2001-09-04 09:52
Pan Ocean encounters trouble in sales
Though Pan Ocean Shipping is under court receivership and has pushed to sell itself, it failed to find a preferred negotiating partner because of differing bargaining prices.
According to creditors and the shipping industry, Pan Ocean is hoping to name one domestic or foreign company or a consortium as its preferred negotiating partner as soon as possible. However, the deal caused controversy because they haven't yet settled on a mutually acceptable price.

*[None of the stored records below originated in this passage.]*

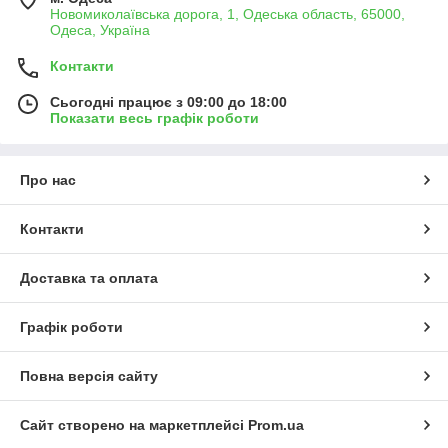
Новомиколаївська дорога, 1, Одеська область, 65000,
Одеса, Україна
Контакти
Сьогодні працює з 09:00 до 18:00
Показати весь графік роботи
Про нас
Контакти
Доставка та оплата
Графік роботи
Повна версія сайту
Сайт створено на маркетплейсі
Prom.ua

The companies having submitted Letters of Intent to Pan Ocean Shipping include Daebo Shipping and a Singaporean Shipping company, as well as the IMC along with some domestic and overseas funding companies. Pan Ocean is hoping to receive about 200 billion won at its costs, while applicants have suggested half that price.
"It looks like we've failed to select a preferred negotiating partner at this time. Two or three months later, we will again be receiving applications", a Pan Ocean official said.
A source in the industry said that it looks difficult to choose a preferred negotiating partner because companies under-value Pan Ocean. Hyundai Merchant Marine, Hanjin Shipping and SK shipping also considered taking over Pan Ocean, however, they pulled out because Pan Ocean is a tramper liner and possesses older vessels.
Pan Ocean Shipping, ranking third with 1.64 trillion won in sales activity last year, has been under court receivership since November 1993, when it tried to take over insolvent shipping companies according to government policies, worsening its financial structure. Except for 1997, it has been in the black since 1995.